TASK REQUIREMENTS
Lift out, unaltered, the lines of the material below between the line holding "specific mysql database" and the line holding "You can provide", counting both.
RECORDS PROVIDED below:
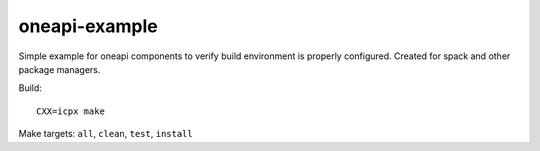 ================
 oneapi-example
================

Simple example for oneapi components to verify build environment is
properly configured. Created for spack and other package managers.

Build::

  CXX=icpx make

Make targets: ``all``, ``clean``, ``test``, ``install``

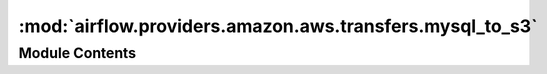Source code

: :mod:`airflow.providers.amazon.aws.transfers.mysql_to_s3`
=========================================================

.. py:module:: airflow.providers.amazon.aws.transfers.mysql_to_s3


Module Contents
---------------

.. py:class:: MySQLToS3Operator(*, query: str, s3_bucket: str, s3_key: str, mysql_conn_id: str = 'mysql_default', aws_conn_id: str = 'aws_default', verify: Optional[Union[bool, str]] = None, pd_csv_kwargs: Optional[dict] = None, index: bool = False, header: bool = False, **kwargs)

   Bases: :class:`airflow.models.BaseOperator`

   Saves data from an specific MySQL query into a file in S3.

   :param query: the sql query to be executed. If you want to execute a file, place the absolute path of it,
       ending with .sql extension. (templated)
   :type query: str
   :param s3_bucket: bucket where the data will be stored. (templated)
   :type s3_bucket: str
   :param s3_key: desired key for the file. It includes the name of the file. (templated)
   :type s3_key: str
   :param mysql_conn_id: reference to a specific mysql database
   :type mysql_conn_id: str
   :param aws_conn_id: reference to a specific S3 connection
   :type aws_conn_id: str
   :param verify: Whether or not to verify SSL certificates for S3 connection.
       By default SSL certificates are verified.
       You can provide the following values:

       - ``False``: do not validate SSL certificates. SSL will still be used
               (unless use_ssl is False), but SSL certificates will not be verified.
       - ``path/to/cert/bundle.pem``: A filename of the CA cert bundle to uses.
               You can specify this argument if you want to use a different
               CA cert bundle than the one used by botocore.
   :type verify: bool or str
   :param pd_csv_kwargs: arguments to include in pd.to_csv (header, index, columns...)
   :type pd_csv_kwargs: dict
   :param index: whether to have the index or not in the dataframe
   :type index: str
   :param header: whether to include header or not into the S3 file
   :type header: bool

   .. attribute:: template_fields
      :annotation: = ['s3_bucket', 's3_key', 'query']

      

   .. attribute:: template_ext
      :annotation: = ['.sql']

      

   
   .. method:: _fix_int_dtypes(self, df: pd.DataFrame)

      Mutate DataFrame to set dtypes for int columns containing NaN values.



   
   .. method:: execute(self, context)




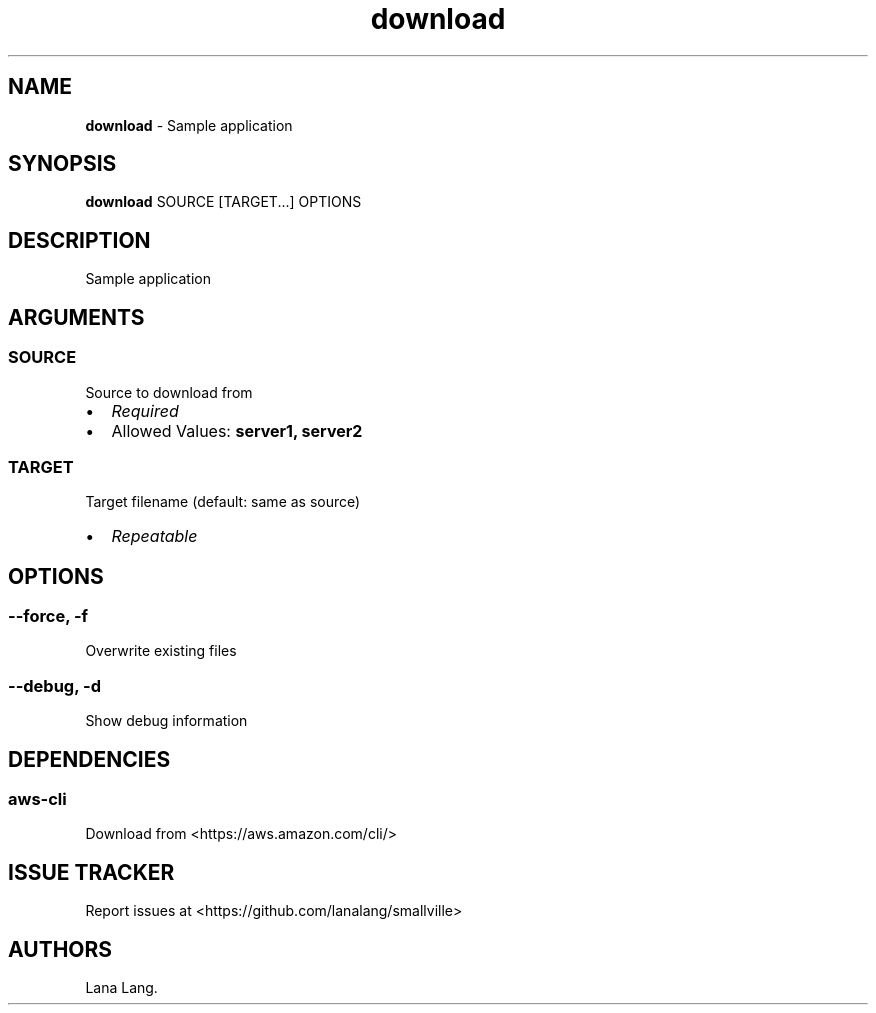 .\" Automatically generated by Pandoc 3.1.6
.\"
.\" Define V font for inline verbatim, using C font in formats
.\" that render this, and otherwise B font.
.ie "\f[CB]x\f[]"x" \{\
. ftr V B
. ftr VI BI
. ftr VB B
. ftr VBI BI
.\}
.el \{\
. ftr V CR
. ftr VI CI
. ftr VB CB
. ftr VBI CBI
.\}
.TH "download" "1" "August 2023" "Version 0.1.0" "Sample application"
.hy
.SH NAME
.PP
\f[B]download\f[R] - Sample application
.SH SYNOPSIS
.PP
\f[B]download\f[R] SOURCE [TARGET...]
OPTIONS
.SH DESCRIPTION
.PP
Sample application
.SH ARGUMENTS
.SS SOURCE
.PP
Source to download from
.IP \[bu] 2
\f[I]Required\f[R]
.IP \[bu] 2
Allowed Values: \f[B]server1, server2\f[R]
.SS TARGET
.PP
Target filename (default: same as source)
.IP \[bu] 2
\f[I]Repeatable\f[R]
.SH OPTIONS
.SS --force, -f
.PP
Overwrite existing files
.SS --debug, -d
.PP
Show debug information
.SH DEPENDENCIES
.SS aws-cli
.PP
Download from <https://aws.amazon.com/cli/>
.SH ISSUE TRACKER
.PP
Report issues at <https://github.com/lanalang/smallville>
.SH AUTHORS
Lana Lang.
End of RECORDS PROVIDED.
PROBLEM SOLUTION
   :param mysql_conn_id: reference to a specific mysql database
   :type mysql_conn_id: str
   :param aws_conn_id: reference to a specific S3 connection
   :type aws_conn_id: str
   :param verify: Whether or not to verify SSL certificates for S3 connection.
       By default SSL certificates are verified.
       You can provide the following values:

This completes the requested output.